>>>>>

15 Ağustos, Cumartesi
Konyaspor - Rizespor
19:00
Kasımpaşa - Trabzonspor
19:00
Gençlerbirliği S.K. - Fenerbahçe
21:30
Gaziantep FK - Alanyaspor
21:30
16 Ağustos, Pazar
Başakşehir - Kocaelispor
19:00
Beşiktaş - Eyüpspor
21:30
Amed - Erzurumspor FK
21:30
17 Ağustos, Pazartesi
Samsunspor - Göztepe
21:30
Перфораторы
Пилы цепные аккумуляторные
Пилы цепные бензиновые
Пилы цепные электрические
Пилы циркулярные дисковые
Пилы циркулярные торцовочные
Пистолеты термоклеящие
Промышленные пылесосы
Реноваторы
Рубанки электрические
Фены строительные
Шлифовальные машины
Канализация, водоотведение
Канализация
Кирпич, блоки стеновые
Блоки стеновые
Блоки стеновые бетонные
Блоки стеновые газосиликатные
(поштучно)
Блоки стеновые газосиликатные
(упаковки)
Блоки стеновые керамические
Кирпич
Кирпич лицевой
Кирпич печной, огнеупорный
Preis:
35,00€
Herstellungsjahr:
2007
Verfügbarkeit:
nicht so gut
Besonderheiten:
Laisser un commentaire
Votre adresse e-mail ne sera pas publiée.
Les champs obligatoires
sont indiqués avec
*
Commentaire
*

<<<<<
>>>>>

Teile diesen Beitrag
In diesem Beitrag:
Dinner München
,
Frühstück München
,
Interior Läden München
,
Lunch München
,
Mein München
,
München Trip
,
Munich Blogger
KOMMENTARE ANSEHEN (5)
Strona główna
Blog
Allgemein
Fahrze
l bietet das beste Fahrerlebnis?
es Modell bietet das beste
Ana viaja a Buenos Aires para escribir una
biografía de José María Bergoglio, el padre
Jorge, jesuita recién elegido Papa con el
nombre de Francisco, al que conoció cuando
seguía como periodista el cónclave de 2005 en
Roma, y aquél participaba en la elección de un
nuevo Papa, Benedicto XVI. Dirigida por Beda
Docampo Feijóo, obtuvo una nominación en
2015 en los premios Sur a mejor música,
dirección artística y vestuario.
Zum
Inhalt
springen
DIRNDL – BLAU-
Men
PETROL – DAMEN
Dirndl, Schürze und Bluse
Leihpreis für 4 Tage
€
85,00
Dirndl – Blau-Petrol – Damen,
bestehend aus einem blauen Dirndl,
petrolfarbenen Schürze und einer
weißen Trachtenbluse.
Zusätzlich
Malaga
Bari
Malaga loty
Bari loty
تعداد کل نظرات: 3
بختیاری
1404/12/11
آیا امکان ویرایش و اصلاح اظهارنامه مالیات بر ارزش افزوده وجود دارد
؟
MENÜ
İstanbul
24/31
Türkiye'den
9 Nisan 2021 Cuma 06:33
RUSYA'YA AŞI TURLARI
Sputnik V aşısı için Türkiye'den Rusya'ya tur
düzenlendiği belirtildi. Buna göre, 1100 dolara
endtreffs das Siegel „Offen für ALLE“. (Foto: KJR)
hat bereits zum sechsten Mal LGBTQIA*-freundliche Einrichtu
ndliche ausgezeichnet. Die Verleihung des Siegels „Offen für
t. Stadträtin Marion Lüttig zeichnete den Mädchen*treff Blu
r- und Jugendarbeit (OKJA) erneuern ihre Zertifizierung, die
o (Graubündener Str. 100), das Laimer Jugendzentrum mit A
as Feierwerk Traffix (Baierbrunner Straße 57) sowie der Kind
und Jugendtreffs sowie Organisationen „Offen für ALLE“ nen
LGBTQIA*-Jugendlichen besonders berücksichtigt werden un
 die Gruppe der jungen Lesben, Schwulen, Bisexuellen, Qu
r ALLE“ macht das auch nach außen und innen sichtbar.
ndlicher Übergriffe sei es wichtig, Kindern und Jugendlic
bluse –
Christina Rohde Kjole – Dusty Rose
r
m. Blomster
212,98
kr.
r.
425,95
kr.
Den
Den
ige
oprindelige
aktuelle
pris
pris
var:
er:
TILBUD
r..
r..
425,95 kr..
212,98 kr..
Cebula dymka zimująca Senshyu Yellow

<<<<<

Your answer should be every line above that contains the word "Papa".

Jorge, jesuita recién elegido Papa con el
nuevo Papa, Benedicto XVI. Dirigida por Beda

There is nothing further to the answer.